Provided entries ▸
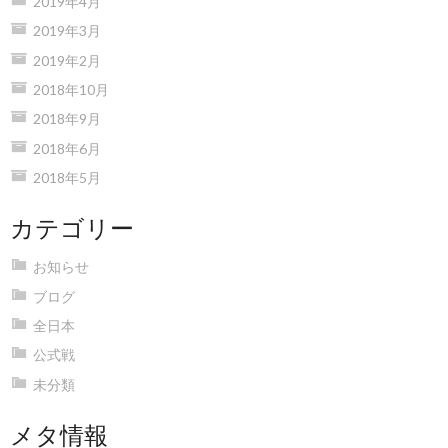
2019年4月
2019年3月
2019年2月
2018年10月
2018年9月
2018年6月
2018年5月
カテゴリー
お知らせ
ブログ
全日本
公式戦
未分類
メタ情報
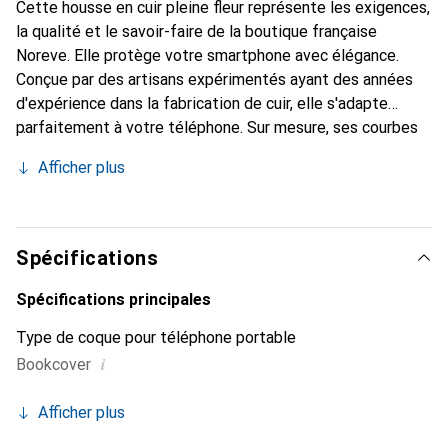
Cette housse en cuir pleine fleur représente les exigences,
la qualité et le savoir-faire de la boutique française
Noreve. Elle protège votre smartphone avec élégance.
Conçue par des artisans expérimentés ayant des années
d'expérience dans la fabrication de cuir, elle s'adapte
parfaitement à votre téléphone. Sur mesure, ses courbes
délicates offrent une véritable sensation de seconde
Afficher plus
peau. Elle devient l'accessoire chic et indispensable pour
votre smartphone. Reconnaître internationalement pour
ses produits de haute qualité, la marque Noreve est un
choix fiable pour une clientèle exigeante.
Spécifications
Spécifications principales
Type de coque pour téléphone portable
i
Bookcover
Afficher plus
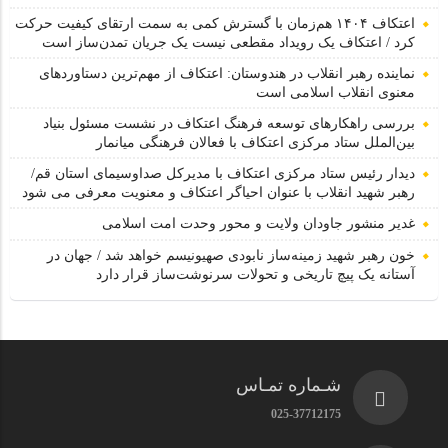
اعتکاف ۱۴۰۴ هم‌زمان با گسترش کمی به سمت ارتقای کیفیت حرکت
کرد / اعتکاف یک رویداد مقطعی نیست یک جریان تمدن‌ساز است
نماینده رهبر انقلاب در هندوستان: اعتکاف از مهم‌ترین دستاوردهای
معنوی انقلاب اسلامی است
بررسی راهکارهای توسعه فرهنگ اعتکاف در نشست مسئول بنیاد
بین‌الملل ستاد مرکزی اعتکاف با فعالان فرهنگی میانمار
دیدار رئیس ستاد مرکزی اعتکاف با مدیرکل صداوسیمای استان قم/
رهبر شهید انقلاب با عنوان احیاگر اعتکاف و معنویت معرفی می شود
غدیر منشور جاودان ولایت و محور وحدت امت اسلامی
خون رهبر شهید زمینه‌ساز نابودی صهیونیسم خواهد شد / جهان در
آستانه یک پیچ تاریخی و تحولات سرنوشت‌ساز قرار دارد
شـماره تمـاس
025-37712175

The task ▸ Output every text line from all the records above as a Markdown table with the columns No. and Text, numbering the rows in order. Skip blank lines and omit the pictures.

Answer ▸
| No. | Text |
|---|---|
| 1 | 2019年4月 |
| 2 | 2019年3月 |
| 3 | 2019年2月 |
| 4 | 2018年10月 |
| 5 | 2018年9月 |
| 6 | 2018年6月 |
| 7 | 2018年5月 |
| 8 | カテゴリー |
| 9 | お知らせ |
| 10 | ブログ |
| 11 | 全日本 |
| 12 | 公式戦 |
| 13 | 未分類 |
| 14 | メタ情報 |
| 15 | Cette housse en cuir pleine fleur représente les exigences, |
| 16 | la qualité et le savoir-faire de la boutique française |
| 17 | Noreve. Elle protège votre smartphone avec élégance. |
| 18 | Conçue par des artisans expérimentés ayant des années |
| 19 | d'expérience dans la fabrication de cuir, elle s'adapte |
| 20 | parfaitement à votre téléphone. Sur mesure, ses courbes |
| 21 | délicates offrent une véritable sensation de seconde |
| 22 | Afficher plus |
| 23 | peau. Elle devient l'accessoire chic et indispensable pour |
| 24 | votre smartphone. Reconnaître internationalement pour |
| 25 | ses produits de haute qualité, la marque Noreve est un |
| 26 | choix fiable pour une clientèle exigeante. |
| 27 | Spécifications |
| 28 | Spécifications principales |
| 29 | Type de coque pour téléphone portable |
| 30 | i |
| 31 | Bookcover |
| 32 | Afficher plus |
| 33 | اعتکاف ۱۴۰۴ هم‌زمان با گسترش کمی به سمت ارتقای کیفیت حرکت |
| 34 | کرد / اعتکاف یک رویداد مقطعی نیست یک جریان تمدن‌ساز است |
| 35 | نماینده رهبر انقلاب در هندوستان: اعتکاف از مهم‌ترین دستاوردهای |
| 36 | معنوی انقلاب اسلامی است |
| 37 | بررسی راهکارهای توسعه فرهنگ اعتکاف در نشست مسئول بنیاد |
| 38 | بین‌الملل ستاد مرکزی اعتکاف با فعالان فرهنگی میانمار |
| 39 | دیدار رئیس ستاد مرکزی اعتکاف با مدیرکل صداوسیمای استان قم/ |
| 40 | رهبر شهید انقلاب با عنوان احیاگر اعتکاف و معنویت معرفی می شود |
| 41 | غدیر منشور جاودان ولایت و محور وحدت امت اسلامی |
| 42 | خون رهبر شهید زمینه‌ساز نابودی صهیونیسم خواهد شد / جهان در |
| 43 | آستانه یک پیچ تاریخی و تحولات سرنوشت‌ساز قرار دارد |
| 44 | شـماره تمـاس |
| 45 | 025-37712175 |